▶ _Data to examine_

■ ■ ■ ■ ■ ■ ■

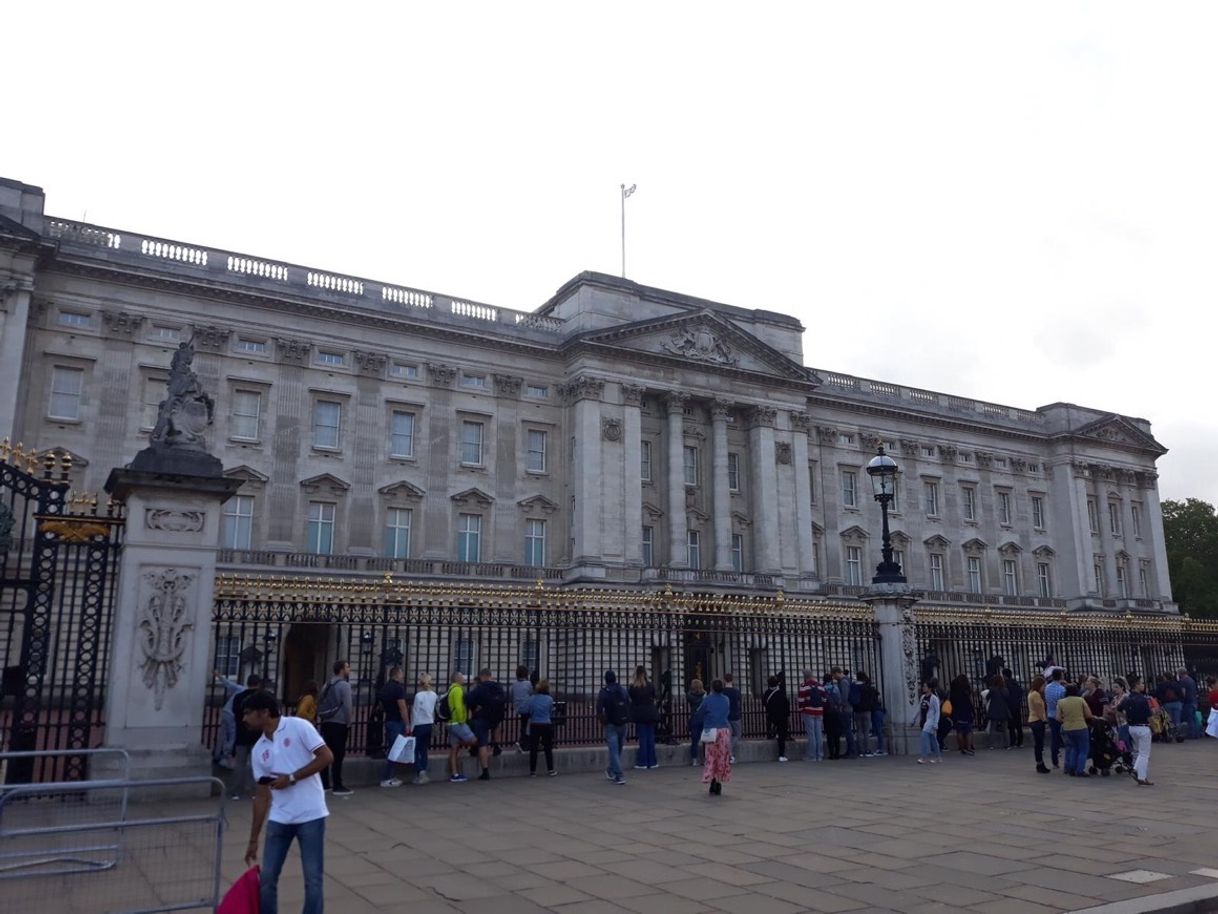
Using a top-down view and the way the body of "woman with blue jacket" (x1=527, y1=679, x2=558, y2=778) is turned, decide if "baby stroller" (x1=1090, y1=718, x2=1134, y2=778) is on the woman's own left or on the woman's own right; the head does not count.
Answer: on the woman's own right

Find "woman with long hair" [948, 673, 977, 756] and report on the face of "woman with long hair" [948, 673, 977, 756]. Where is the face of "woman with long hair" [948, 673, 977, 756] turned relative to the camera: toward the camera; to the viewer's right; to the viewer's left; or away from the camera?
away from the camera

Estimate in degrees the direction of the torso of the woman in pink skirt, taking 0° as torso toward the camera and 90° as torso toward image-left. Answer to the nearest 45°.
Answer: approximately 180°

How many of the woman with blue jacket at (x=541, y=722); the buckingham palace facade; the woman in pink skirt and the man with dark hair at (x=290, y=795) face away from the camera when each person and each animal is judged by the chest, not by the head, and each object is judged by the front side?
2

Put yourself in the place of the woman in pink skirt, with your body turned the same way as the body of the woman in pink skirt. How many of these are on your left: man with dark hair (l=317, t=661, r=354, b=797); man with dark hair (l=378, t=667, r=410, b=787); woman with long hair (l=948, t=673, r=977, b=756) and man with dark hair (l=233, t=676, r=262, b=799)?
3

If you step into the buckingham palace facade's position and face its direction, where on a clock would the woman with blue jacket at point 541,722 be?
The woman with blue jacket is roughly at 1 o'clock from the buckingham palace facade.

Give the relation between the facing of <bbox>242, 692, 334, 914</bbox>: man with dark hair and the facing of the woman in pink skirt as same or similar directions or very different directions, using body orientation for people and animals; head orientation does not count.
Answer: very different directions

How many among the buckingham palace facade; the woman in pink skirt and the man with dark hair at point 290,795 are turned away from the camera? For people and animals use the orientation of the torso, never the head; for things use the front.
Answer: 1

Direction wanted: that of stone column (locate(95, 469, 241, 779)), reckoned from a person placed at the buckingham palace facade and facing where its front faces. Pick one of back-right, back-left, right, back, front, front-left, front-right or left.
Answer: front-right

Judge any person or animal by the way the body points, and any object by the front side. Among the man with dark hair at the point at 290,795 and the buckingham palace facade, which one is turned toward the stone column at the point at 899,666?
the buckingham palace facade

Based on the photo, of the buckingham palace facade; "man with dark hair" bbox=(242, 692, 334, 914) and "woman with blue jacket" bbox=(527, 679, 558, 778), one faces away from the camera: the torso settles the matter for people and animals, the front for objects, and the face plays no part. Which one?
the woman with blue jacket

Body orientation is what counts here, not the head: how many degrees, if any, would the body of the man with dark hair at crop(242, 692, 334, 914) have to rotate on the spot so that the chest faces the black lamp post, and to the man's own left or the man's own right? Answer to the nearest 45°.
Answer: approximately 180°

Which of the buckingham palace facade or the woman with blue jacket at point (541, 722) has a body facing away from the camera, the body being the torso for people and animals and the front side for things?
the woman with blue jacket

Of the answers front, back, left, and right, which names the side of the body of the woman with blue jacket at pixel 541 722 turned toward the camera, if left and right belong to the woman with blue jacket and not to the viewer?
back

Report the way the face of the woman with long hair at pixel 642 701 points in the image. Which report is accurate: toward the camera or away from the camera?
away from the camera

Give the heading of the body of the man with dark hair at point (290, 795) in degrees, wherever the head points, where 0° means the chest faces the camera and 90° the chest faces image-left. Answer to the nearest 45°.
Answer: approximately 45°
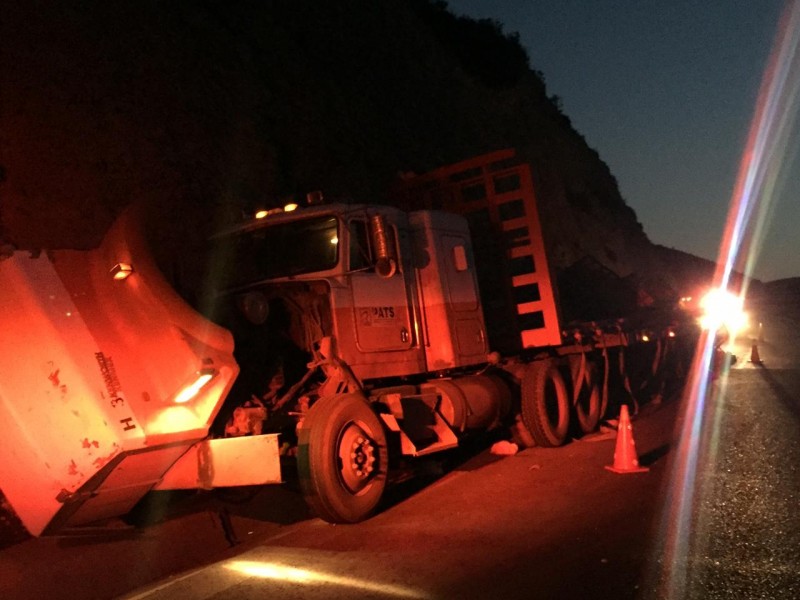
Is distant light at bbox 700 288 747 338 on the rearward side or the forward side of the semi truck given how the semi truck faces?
on the rearward side

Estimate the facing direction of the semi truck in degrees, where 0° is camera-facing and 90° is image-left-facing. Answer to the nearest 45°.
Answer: approximately 45°

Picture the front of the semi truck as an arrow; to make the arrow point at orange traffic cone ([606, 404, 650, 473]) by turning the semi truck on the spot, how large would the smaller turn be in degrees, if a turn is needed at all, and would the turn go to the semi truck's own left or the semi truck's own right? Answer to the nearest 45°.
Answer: approximately 135° to the semi truck's own left
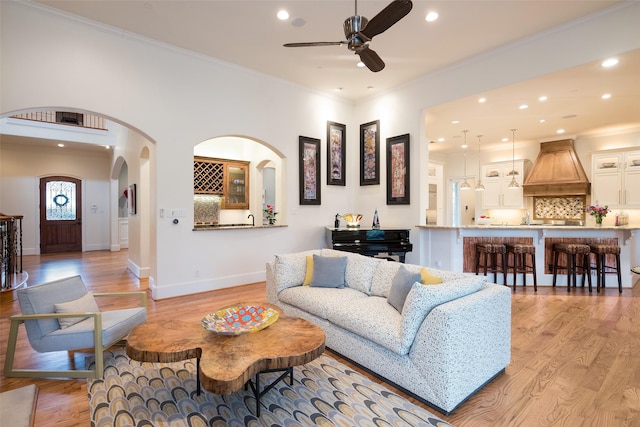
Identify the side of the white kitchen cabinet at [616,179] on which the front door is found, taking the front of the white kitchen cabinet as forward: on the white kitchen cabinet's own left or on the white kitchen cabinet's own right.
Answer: on the white kitchen cabinet's own right

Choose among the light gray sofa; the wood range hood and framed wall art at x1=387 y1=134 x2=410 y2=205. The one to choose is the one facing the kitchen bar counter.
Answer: the wood range hood

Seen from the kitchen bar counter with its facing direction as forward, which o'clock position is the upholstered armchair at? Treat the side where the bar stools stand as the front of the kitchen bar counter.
The upholstered armchair is roughly at 1 o'clock from the kitchen bar counter.

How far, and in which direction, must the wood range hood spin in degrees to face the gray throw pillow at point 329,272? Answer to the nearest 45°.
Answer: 0° — it already faces it

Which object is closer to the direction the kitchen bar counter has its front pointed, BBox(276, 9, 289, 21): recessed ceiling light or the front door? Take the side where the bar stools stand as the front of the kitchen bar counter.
the recessed ceiling light

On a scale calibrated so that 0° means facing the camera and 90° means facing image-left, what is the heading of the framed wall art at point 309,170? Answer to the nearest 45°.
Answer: approximately 315°

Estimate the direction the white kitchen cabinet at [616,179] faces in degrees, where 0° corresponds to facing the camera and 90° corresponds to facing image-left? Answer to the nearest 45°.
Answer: approximately 0°

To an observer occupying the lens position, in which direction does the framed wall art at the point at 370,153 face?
facing the viewer and to the left of the viewer

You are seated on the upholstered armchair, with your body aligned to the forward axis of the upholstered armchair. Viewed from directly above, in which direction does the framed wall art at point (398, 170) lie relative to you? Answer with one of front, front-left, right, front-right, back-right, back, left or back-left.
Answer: front-left

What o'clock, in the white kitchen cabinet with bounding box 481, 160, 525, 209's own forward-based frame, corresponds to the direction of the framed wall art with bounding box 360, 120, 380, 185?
The framed wall art is roughly at 1 o'clock from the white kitchen cabinet.

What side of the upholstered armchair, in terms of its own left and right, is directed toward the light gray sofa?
front

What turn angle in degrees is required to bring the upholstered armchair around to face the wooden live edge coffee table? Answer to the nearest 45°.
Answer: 0° — it already faces it
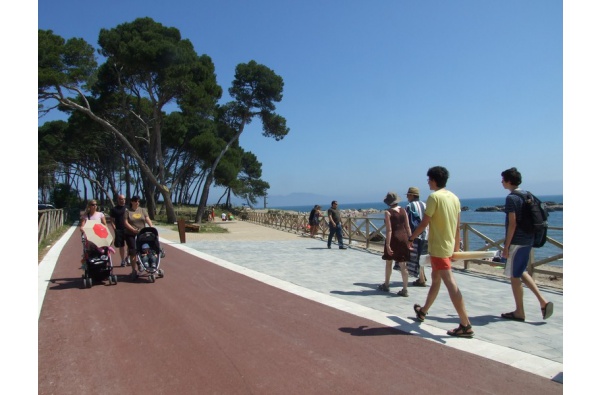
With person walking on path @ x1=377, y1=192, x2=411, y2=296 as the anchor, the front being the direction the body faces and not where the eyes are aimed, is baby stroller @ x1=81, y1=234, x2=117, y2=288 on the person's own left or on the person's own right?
on the person's own left

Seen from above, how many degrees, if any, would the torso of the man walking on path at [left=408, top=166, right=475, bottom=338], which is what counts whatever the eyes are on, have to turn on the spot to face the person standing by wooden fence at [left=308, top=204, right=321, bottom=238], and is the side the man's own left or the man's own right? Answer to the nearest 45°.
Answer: approximately 45° to the man's own right

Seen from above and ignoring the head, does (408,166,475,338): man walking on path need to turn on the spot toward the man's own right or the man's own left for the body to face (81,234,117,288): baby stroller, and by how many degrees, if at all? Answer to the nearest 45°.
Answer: approximately 45° to the man's own left

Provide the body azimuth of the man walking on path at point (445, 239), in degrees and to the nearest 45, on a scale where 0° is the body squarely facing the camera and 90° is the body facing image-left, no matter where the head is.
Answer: approximately 135°

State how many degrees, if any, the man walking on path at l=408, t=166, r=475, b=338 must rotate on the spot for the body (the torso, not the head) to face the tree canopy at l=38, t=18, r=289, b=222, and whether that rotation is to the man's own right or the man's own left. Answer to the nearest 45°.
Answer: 0° — they already face it

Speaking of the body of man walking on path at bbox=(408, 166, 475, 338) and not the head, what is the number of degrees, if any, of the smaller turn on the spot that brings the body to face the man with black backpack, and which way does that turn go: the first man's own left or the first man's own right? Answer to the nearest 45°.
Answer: approximately 90° to the first man's own right
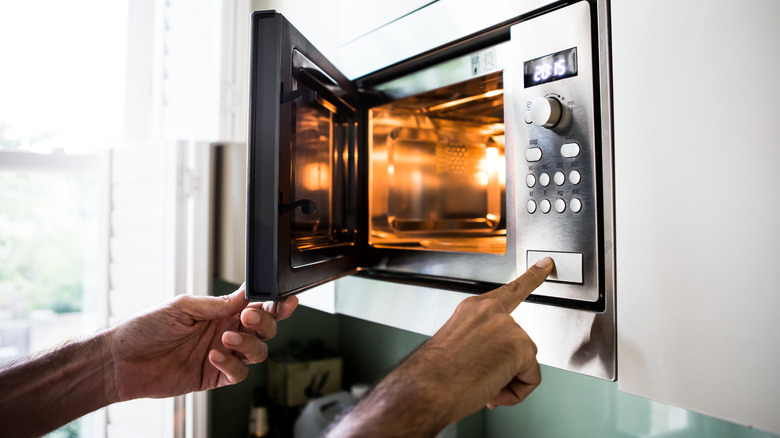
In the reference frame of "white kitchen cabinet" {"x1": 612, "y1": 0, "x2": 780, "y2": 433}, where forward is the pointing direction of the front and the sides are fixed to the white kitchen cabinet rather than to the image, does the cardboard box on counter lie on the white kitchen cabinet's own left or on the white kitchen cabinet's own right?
on the white kitchen cabinet's own right

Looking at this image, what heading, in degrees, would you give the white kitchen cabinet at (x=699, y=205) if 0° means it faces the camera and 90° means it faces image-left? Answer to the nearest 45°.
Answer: approximately 45°

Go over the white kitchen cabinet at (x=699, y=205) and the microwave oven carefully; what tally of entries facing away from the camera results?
0

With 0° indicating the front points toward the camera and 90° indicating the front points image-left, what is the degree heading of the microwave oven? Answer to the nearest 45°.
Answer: approximately 45°

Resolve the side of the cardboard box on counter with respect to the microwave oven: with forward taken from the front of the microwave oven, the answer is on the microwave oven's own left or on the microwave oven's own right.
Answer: on the microwave oven's own right
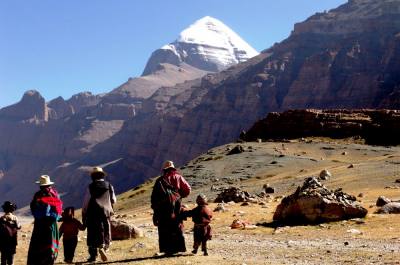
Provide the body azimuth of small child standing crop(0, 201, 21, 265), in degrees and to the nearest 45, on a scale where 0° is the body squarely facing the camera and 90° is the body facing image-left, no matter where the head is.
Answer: approximately 180°

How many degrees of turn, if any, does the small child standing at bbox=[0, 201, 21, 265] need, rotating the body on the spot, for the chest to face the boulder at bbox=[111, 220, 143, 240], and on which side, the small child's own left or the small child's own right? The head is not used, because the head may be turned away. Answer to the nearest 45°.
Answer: approximately 45° to the small child's own right

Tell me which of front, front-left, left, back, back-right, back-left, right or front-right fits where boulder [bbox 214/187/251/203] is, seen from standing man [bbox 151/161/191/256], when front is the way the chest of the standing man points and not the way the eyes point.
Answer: front

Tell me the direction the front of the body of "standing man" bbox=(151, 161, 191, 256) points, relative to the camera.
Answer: away from the camera

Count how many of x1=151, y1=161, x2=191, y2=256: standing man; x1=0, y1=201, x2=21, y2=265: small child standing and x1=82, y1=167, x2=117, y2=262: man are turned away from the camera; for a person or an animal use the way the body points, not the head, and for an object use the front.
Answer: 3

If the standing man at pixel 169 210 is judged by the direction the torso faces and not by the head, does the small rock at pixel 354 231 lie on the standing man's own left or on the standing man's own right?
on the standing man's own right

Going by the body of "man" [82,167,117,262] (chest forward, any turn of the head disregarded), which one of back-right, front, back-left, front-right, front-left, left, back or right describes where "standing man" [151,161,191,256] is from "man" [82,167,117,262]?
right

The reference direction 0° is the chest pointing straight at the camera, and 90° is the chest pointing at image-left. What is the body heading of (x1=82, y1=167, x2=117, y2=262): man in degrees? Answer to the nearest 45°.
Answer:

■ ■ ■ ■ ■ ■ ■

▶ _What this task involves_
Each line from the line holding "Count how many" through the end of the material above is to be printed exactly, both ends included, and no other line is to appear.

▶ _Exercise solution_
Count how many of x1=151, y1=161, x2=191, y2=256: standing man; x1=0, y1=201, x2=21, y2=265: small child standing and x1=82, y1=167, x2=117, y2=262: man are turned away from the camera; for a person or an animal use the way the body points, not the head, and for an object use the front.
Answer: 3

If the standing man at pixel 169 210 is judged by the direction the torso faces and not by the head, does the small rock at pixel 354 231 lie on the standing man's own left or on the standing man's own right?
on the standing man's own right

Going by the body of "man" [82,167,117,262] (chest forward, any turn of the head disregarded), which one of back-right, front, back-left, front-right, front-left, left, back or right describes where "standing man" [151,161,191,256] is from "man" [82,167,117,262]?
right

The reference direction 0° is the chest pointing straight at the camera, and 90° is the chest pointing at image-left. What is the body heading of (x1=82, y1=167, x2=117, y2=262): man in degrees? Answer to the nearest 45°.
Answer:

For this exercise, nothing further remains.